EXERCISE AIM: Write out the records below once more, exactly as they stand.

EXERCISE DATA:

──────

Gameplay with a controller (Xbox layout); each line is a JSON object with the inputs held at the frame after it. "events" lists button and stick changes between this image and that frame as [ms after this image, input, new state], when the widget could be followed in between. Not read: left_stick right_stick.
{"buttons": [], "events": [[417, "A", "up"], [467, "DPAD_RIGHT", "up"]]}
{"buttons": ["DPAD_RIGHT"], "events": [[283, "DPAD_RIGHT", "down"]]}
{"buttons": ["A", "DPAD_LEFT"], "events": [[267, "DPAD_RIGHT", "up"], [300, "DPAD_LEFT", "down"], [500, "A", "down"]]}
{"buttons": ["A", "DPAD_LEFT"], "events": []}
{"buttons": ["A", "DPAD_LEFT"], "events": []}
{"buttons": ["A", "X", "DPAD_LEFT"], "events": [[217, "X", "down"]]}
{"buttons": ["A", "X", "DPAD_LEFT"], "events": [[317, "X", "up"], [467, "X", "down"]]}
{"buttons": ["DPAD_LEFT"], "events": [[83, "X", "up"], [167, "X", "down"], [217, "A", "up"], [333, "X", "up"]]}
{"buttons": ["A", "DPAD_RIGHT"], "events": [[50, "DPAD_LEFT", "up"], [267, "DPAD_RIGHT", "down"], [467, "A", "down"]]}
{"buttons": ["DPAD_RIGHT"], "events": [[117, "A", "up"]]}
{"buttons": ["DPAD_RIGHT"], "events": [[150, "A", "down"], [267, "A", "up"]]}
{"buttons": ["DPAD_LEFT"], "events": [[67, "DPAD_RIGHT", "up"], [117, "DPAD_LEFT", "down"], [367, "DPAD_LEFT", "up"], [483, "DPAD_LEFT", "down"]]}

──────

EXERCISE ANSWER:
Gameplay with a controller (Xbox layout); each line is a JSON object with the inputs held at the frame after it. "events" lists button and stick changes between this image and that frame as [ms after this image, input, new state], when the widget could be followed in between. Not read: left_stick right_stick.
{"buttons": [], "events": [[417, "A", "up"], [467, "DPAD_RIGHT", "up"]]}
{"buttons": ["DPAD_RIGHT"], "events": [[283, "DPAD_RIGHT", "down"]]}
{"buttons": ["A", "DPAD_LEFT"], "events": [[267, "DPAD_RIGHT", "up"], [300, "DPAD_LEFT", "down"], [500, "A", "down"]]}
{"buttons": ["A", "DPAD_LEFT"], "events": []}
{"buttons": ["A", "DPAD_LEFT"], "events": []}
{"buttons": ["A", "X", "DPAD_LEFT"], "events": [[217, "X", "down"]]}
{"buttons": ["A", "X", "DPAD_LEFT"], "events": [[317, "X", "up"], [467, "X", "down"]]}
{"buttons": ["DPAD_LEFT"], "events": [[83, "X", "up"], [167, "X", "down"], [217, "A", "up"], [333, "X", "up"]]}
{"buttons": ["A", "DPAD_RIGHT"], "events": [[50, "DPAD_LEFT", "up"], [267, "DPAD_RIGHT", "down"], [467, "A", "down"]]}
{"buttons": ["DPAD_RIGHT"], "events": [[117, "A", "up"]]}
{"buttons": ["DPAD_RIGHT"], "events": [[150, "A", "down"], [267, "A", "up"]]}
{"buttons": ["DPAD_LEFT"], "events": [[67, "DPAD_RIGHT", "up"], [117, "DPAD_LEFT", "down"], [367, "DPAD_LEFT", "up"], [483, "DPAD_LEFT", "down"]]}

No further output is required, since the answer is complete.